Nell’escursione precedente, dalle alture del monte Grum avevo rivolto con attenzione lo sguardo verso le rocche Pergo e già presagivo che di lì a poco sarei venuto a vagare da quelle parti. Pochi giorni dopo, con Fulvio, realizzo il desiderio di trovarmi al loro cospetto.

Seguiamo la strada asfaltata che aggira Frise in direzione di altre piccole borgate sparse sul versante solatio.

Allontanandoci da Frise

Passati davanti alla scuola elementare, proseguiamo in direzione ovest lasciando poco dopo, a destra, la derivazione verso Comba Saresin. Più avanti attraversiamo la borgata Crosasso (1304 m) e, poche decine di metri dopo uno chalet in legno, abbandoniamo l’asfalto, ad un bivio, per svoltare sulla sterrata che prende a salire a destra.

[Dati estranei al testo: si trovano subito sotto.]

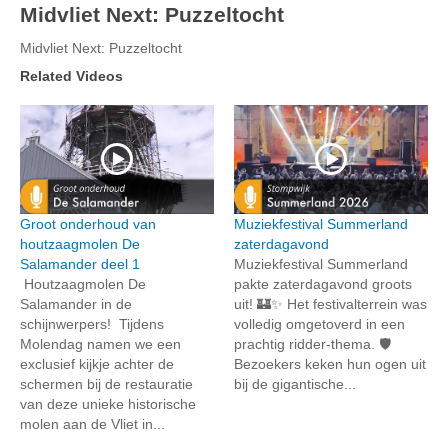
Midvliet Next: Puzzeltocht
Midvliet Next: Puzzeltocht
Related Videos
Groot onderhoud van
Muziekfestival Summerland
houtzaagmolen De
zaterdagavond
Salamander deel 1
Muziekfestival Summerland
Houtzaagmolen De
pakte zaterdagavond groots
Salamander in de
uit! 🏰✨ Het festivalterrein was
schijnwerpers! Tijdens
volledig omgetoverd in een
Molendag namen we een
prachtig ridder-thema. 🛡️
exclusief kijkje achter de
Bezoekers keken hun ogen uit
schermen bij de restauratie
bij de gigantische...
van deze unieke historische
molen aan de Vliet in...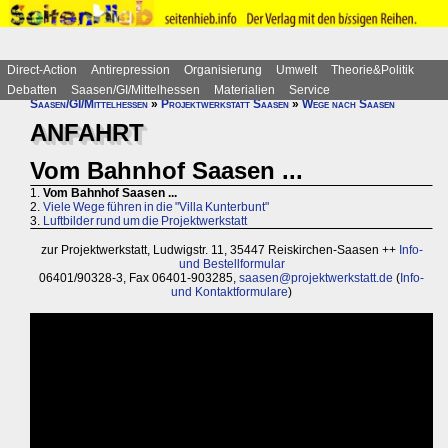
Direct-Action
Antirepression
Organisierung
Umwelt
Theorie&Politik
Debatten
Saasen/GI/Mittelhessen
Materialien
Service
Saasen/GI/Mittelhessen
»
Projektwerkstatt Saasen
»
Wege nach Saasen
ANFAHRT
Vom Bahnhof Saasen ...
1.
Vom Bahnhof Saasen ...
2.
Viele Wege führen in die "Villa Kunterbunt"
3.
Luftbilder rund um die Projektwerkstatt
zur Projektwerkstatt, Ludwigstr. 11, 35447 Reiskirchen-Saasen ++
Info-
und Bestellformular
06401/90328-3, Fax 06401-903285,
saasen@projektwerkstatt.de
(
Info-
und Kontaktformulare
)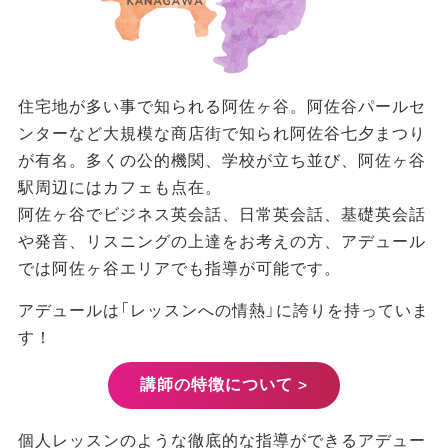
住宅地が多い事で知られる阿佐ヶ谷。阿佐谷パールセ
ンターなど大規模な商店街で知られ阿佐谷七夕まつり
が有名。多くの公的機関、学校が立ち並び、阿佐ヶ谷
駅周辺にはカフェも点在。
阿佐ヶ谷でビジネス英会話、日常英会話、基礎英会話
や発音、リスニングの上達をお考えの方、アデュール
では阿佐ヶ谷エリアでも指導が可能です。
アデュールは「レッスンへの情熱」に誇りを持っていま
す！
講師の特徴について >
個人レッスンのような徹底的な指導ができるアデュー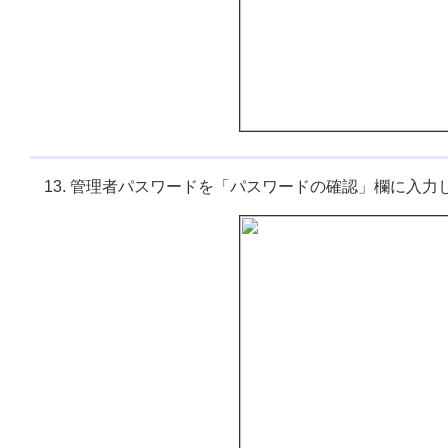
管理者パスワードを「パスワードの確認」欄に入力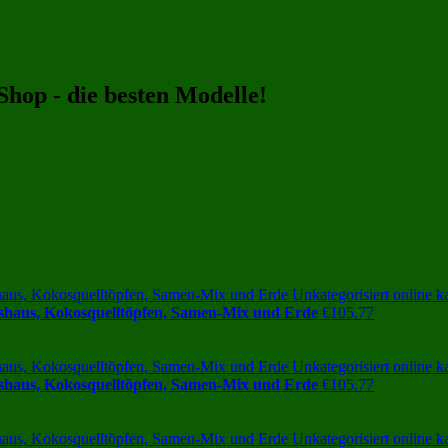
hop - die besten Modelle!
hshaus, Kokosquelltöpfen, Samen-Mix und Erde
€
105.77
hshaus, Kokosquelltöpfen, Samen-Mix und Erde
€
105.77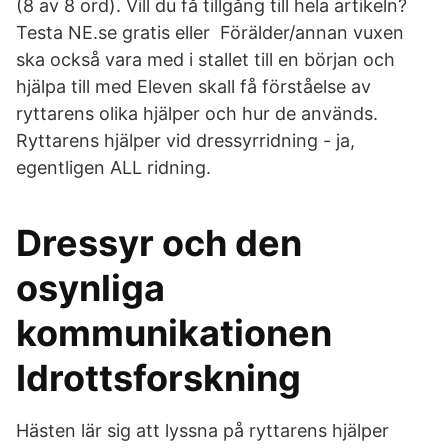
(8 av 8 ord). Vill du få tillgång till hela artikeln?
Testa NE.se gratis eller Förälder/annan vuxen
ska också vara med i stallet till en början och
hjälpa till med Eleven skall få förståelse av
ryttarens olika hjälper och hur de används.
Ryttarens hjälper vid dressyrridning - ja,
egentligen ALL ridning.
Dressyr och den
osynliga
kommunikationen
Idrottsforskning
Hästen lär sig att lyssna på ryttarens hjälper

Dopo circa 100/150 metri di percorso la lasciamo per svoltare a sinistra su una stradina in leggera discesa che con andamento antiorario ci porta al fondo del vallone verso la vera partenza, situata nella comba del rio delle Frise.

Tratto sullo sterrato

Dopo aver scavalcato in una curva un rio proveniente dalle alture del monte Bram seguiamo ancora la strada senza prendere deviazioni, fino ad incontrare sulla sinistra il cartello segnaletico per il bivacco Rosset.

Verso la partenza

Scavalcato il rio delle Frise il sentiero si dirige in piano verso il bosco e, poco prima di un nutrito gruppo di faggi, svolta a destra (tacche bianco/rosse) verso le pendici boscose del monte. In costante salita proseguiamo tra i faggi per un buon tratto fino ad uscire sulla radura dove troviamo il bivio (1687 m) per Santa Lucia di Coumboscuro.

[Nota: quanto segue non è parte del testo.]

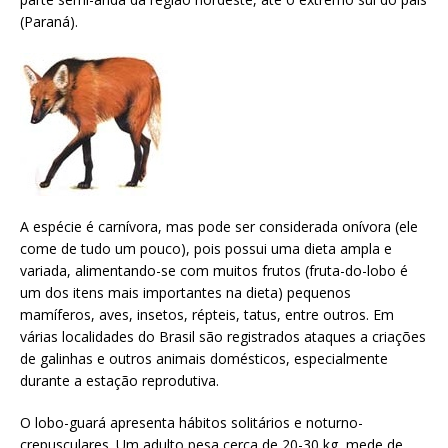
(Paraná).
A espécie é carnívora, mas pode ser considerada onívora (ele
come de tudo um pouco), pois possui uma dieta ampla e
variada, alimentando-se com muitos frutos (fruta-do-lobo é
um dos itens mais importantes na dieta) pequenos
mamíferos, aves, insetos, répteis, tatus, entre outros. Em
várias localidades do Brasil são registrados ataques a criações
de galinhas e outros animais domésticos, especialmente
durante a estação reprodutiva.
O lobo-guará apresenta hábitos solitários e noturno-
crepusculares. Um adulto pesa cerca de 20-30 kg, mede de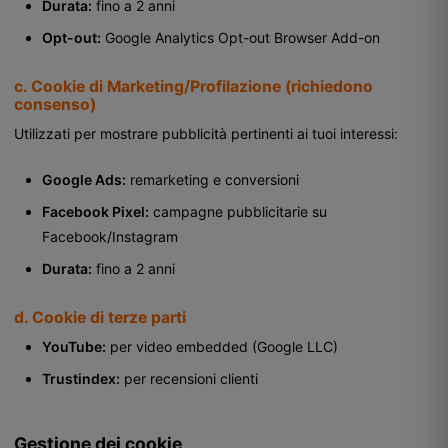
Durata:
fino a 2 anni
Opt-out:
Google Analytics Opt-out Browser Add-on
c. Cookie di Marketing/Profilazione (richiedono
consenso)
Utilizzati per mostrare pubblicità pertinenti ai tuoi interessi:
Google Ads:
remarketing e conversioni
Facebook Pixel:
campagne pubblicitarie su
Facebook/Instagram
Durata:
fino a 2 anni
d. Cookie di terze parti
YouTube:
per video embedded (Google LLC)
Trustindex:
per recensioni clienti
Gestione dei cookie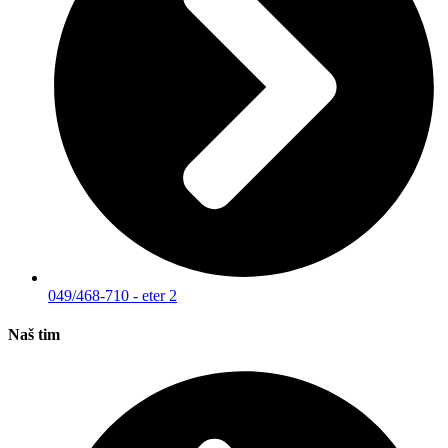
049/468-710 - eter 2
Naš tim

Proseguendo sulle pendici spoglie di alberi con percorso ripido ci portiamo al soprastante gias del Pervo, dove si originano altri percorsi verso la rocca Radevil (1957 m) e il colle dell’Ortiga (1774 m). Pochi metri più sopra raggiungiamo il bivacco Rosset (1900 m), costituito da una struttura metallica ancorata al terreno.

Bivacco Rosset

Il sentiero prosegue alle spalle del bivacco…

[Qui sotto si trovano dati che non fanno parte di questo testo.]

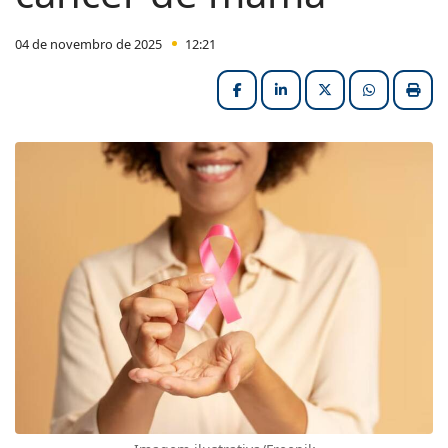
04 de novembro de 2025
12:21
Facebook
LinkedIn
X (formerly Twitter
HELIX_ULT
Impri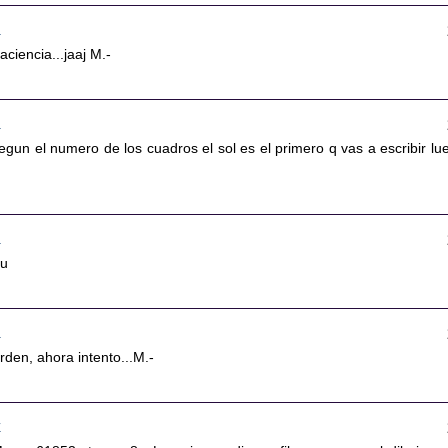
2
aciencia...jaaj M.-
3
egun el numero de los cuadros el sol es el primero q vas a escribir lu
3
ru
4
rden, ahora intento...M.-
7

…salendo in pietraia verso un torrione grigiastro

Ripresa la salita alle spalle del bivacco ci inoltriamo nell’avvallamento roccioso compreso tra le due cime.

La mulattiera passa tra pietraie discostandosi dalla rocca Pergo Piccola e si dirige, con andamento a zig-zag, verso la base di un grande torrione grigiastro nelle vicinanze della rocca Pergo Grossa.

Al fondo, la rocca Pergo piccola

Alla base del torrione (2056 m) abbandoniamo il sentiero per proseguire a sinistra, tra i rododendri, sul vicino crinale che si apre a ventaglio sulle cime delle Alpi Marittime e sulla bassa valle Stura.

Sul crinale

Dalla cresta si può notare lo spuntone di rocca Radevil e, più a destra, il colle dell’Ortiga

Continuando la marcia a destra lungo la costa erbosa andiamo a superare un dosso per raggiungere in salita il pianoro denominato Prat Pian (2204 m) e, poco più avanti, il passo della Magnana (2212 m) non indicato da alcun cartello.

Il Monviso tra le rocce di rocca Pergo Grossa

Verso il Prat Pian

Arrivo al Prat Pian

Il crinale prosegue poi il suo andamento sinuoso verso la cima del monte Grum (2367 m). Mentre siamo al passo sopraggiungono tre cacciatori di camosci, partiti dal vallone dell’Arma.

Dal passo della Magnana veduta verso il monte Grum

Sguardo ad ovest

I cacciatori proseguono la discesa sul crinale

Ora la nostra idea è di salire la cima della rocca Pergo Piccola che, a dispetto del nome, è anche la più alta.

Per fare questo dobbiamo fare marcia indietro ripercorrendo nuovamente il lungo crinale erboso fino alla base della rocca.

A sinistra rocca Pergo Grossa, a destra Pergo Piccola

Nebbie nel fondovalle

La salita alla Pergo Piccola la effettuiamo dal versante sud salendo fino alle rocce finali che si superano con qualche passo di I e II.

Dal cippo collocato in cima abbiamo un bel panorama su Frise, sulla rocca Radevil (1957 m) ed anche sul sottostante bivacco Rosset.

Dalla cima di rocca Pergo piccola, veduta sul bivacco Rosset

Sguardo verso Demonte

Tornati ai piedi della Rocca riprendiamo la discesa prima verso il bivacco poi, dai prati sottostanti, deviando verso il Combal de Biolascha dove, da una presa dell’acqua, riprendiamo la discesa sulla stradina sterrata che ci ricondurrà a Frise.